• Apply what you read
a. Write out the stretch of the feminist ethics study questions from "16. How are" through "moral knowledge? (729.2)", word for word.
b. In the feminist ethics study questions, what page reference accompanies the question on how daughters develop a sense of self according to Chodorow?

• Text under study
16. How are these two approaches similar? (729.1)

17. How do many feminist thinkers question these approaches? (729.1)

18. How does women's moral experience seem to differ from men's moral experience? According to Walker, how does feminist moral understanding contrast with traditional notions of moral knowledge? (729.2)

19. What is the relevance of Gilligan's research to this issue? (729.2)

20. In what two ways are feminists reevaluating emotion's place in morality? (729.2-730.1)

21. How can feminists respond to the charge that feminist ethics will degenerate into a relativist "situation ethic"? (730.2)

22. Is commitment to justice conceived on liberal individualist terms psychologically plausible without insights supplied by feminist thought? (731.1)

[The Concept of Self]

23. With what "poles" has traditional ethics dealt? (733.1) What has tended to be left out? (733.1-2)

24. How have family relations, friendship, and group ties tended to be seen? (733.2)

25. The moral aspects of what has standard ethics neglected? (733.2 top)

26. What now can be seen as artificial and problematic? In the domain of "particular others" how is the self "already constituted"? (733.2) What does this mean? (You cannot answer this simply by directly quoting the author.)

27. What parts of liberal theory* and most standard moral theory are suspect from the perspective of much feminist theory? (733.2) Would these parts be free from suspicion even if gender discrimination against women ended abruptly tomorrow? Explain, in part by discussing what we now know about the relationship between mothering person and child. (733.2-734.1)

28. Of what is Bernard Williams a critic? Why is his approach inadequate, for Held? (734.1)

29. In what ways do communitarian criticisms of liberal assumptions fall short? What aspects become salient when ethics focuses upon relationships? (734.1-2)

30. According to Chodorow, how do daughters develop a sense of self? sons? (734.1-2)

31. In the studies of Gilligan and others, what new goal becomes important? Why is this rarely achieved in adult male-female relationships, according to the Stone Center psychologists? (735.1-2)

• Stored data
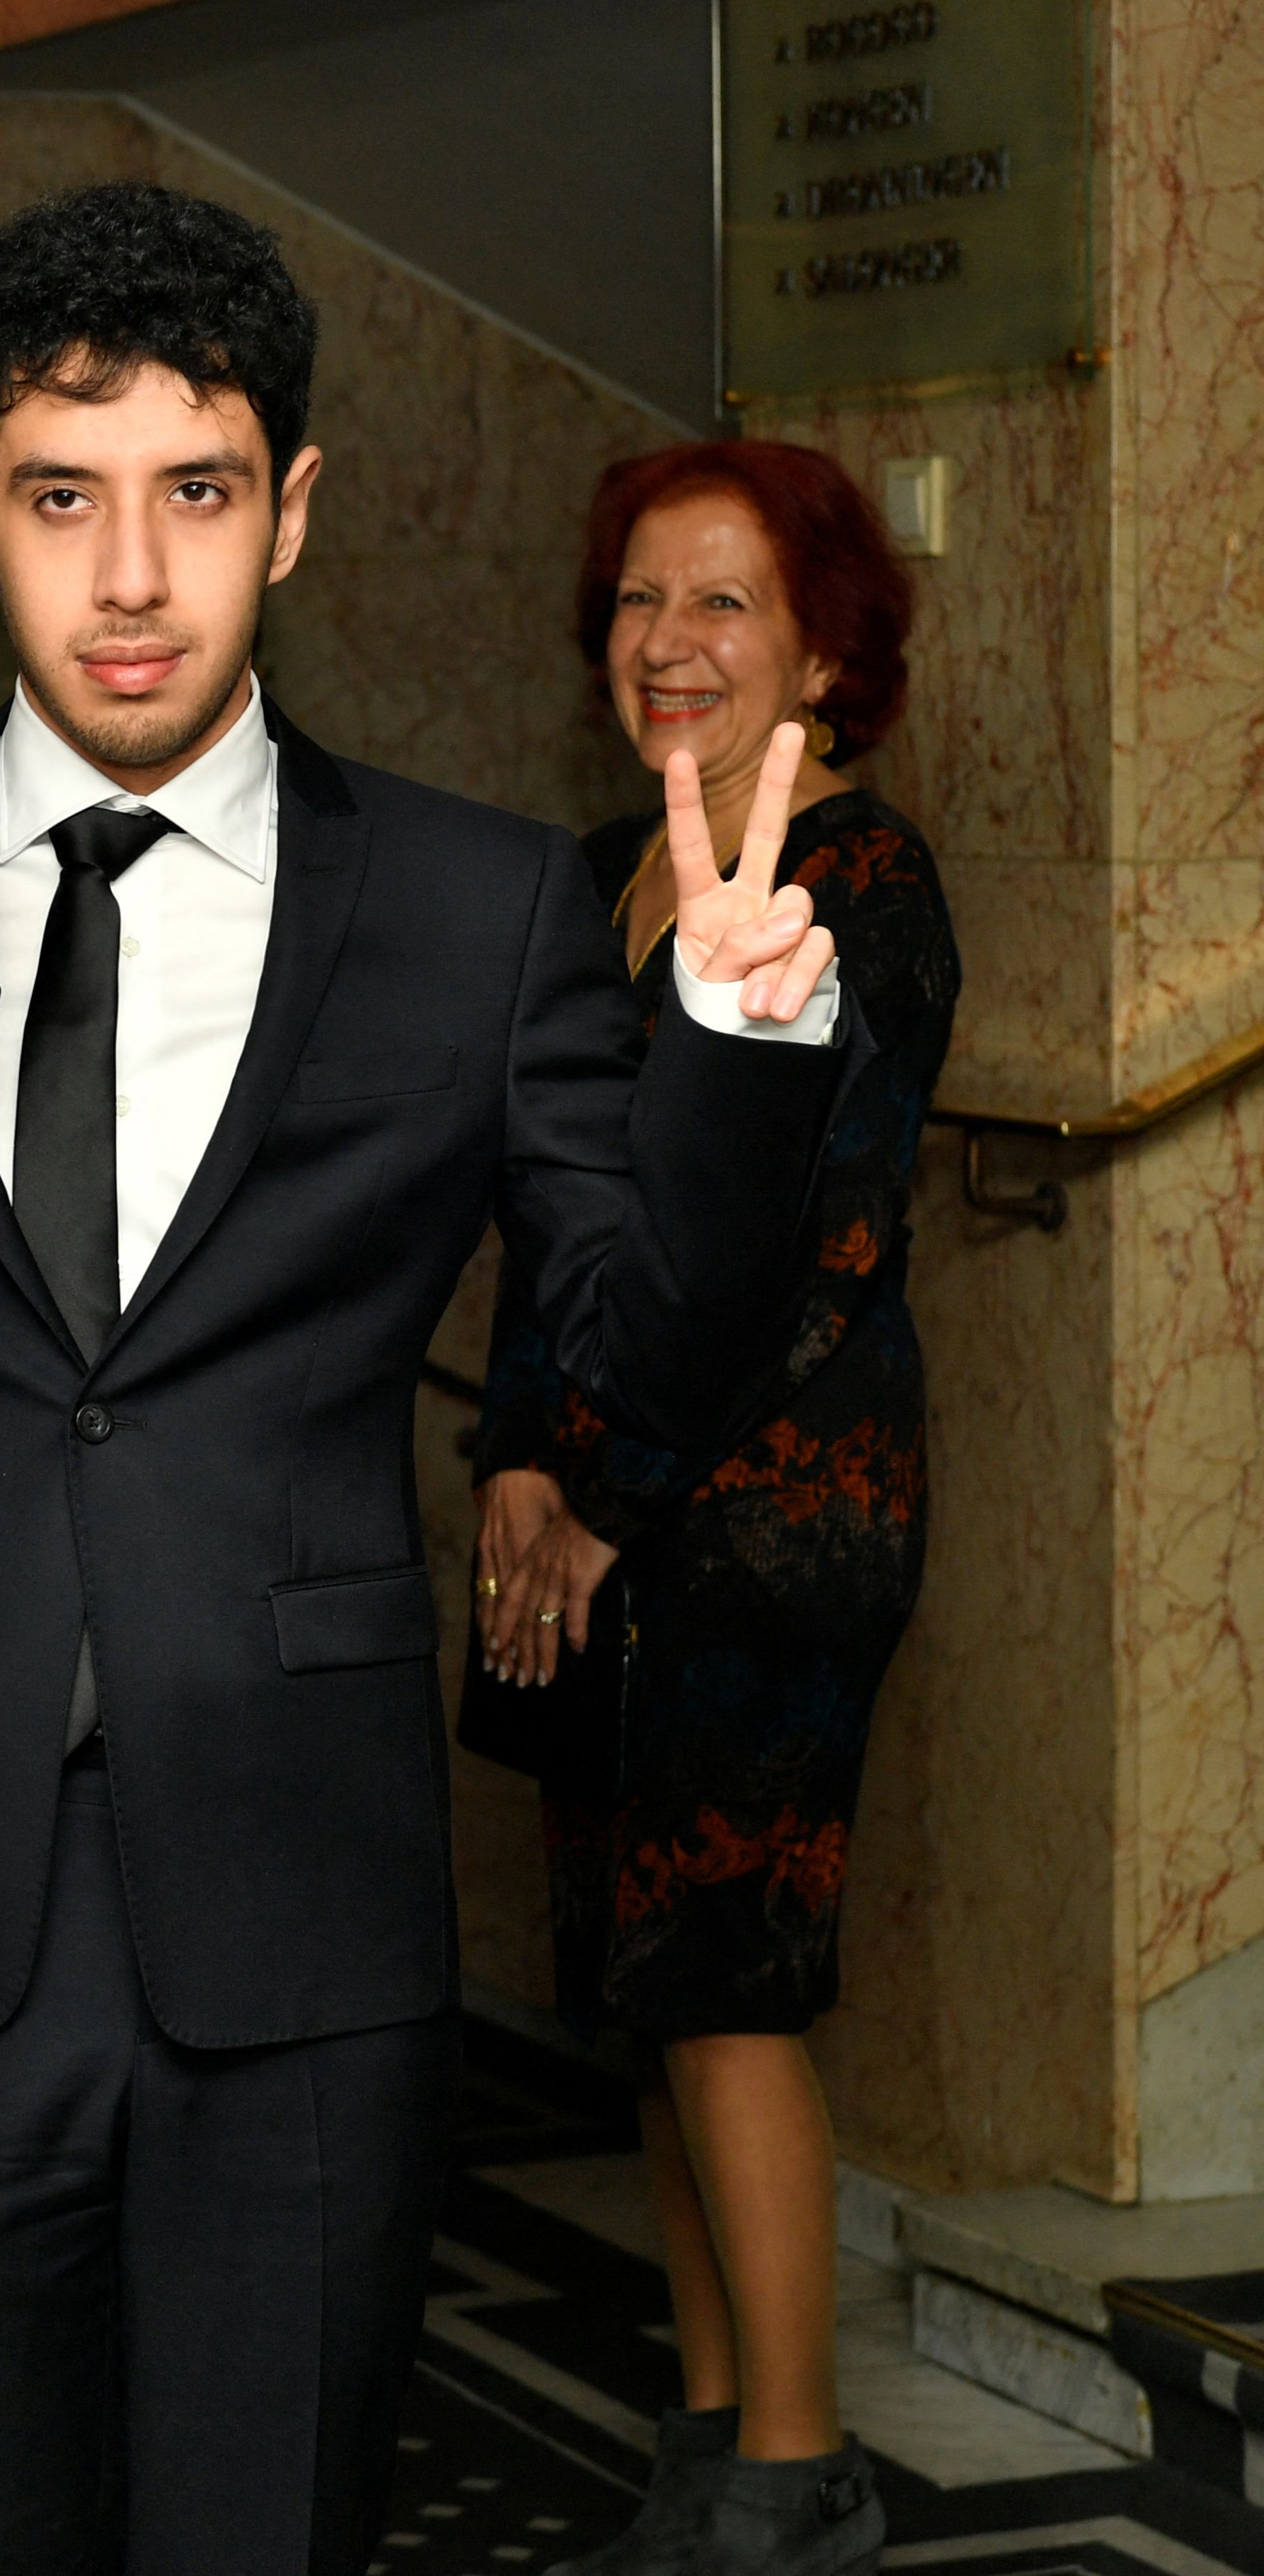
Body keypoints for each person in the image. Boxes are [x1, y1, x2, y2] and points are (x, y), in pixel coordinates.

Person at [0, 183, 859, 2575]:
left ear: (290, 510)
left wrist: (734, 1063)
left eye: (195, 492)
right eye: (61, 498)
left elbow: (649, 1366)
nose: (130, 577)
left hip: (303, 1923)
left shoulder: (470, 911)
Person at [469, 441, 954, 2576]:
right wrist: (518, 1451)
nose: (666, 642)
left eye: (723, 601)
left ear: (824, 651)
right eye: (636, 600)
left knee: (726, 1979)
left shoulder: (867, 887)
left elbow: (806, 1264)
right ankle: (701, 2442)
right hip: (604, 1496)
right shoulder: (598, 875)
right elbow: (547, 1213)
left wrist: (606, 1494)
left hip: (771, 1511)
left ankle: (793, 2473)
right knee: (640, 1988)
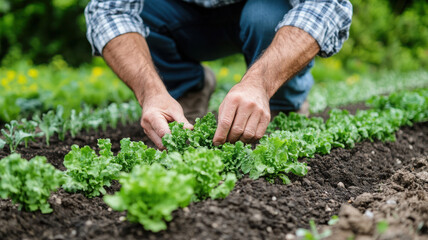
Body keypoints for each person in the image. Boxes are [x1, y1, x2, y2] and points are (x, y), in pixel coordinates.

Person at [85, 0, 352, 149]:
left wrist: (258, 83)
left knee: (263, 18)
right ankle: (183, 92)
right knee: (142, 14)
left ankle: (280, 104)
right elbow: (107, 11)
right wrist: (150, 93)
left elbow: (327, 5)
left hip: (266, 11)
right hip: (181, 13)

• Solutions by task
a.
16. How are these two approaches similar? (729.1)

17. How do many feminist thinkers question these approaches? (729.1)

18. How does women's moral experience seem to differ from men's moral experience? According to Walker, how does feminist moral understanding contrast with traditional notions of moral knowledge? (729.2)

b. 734.1-2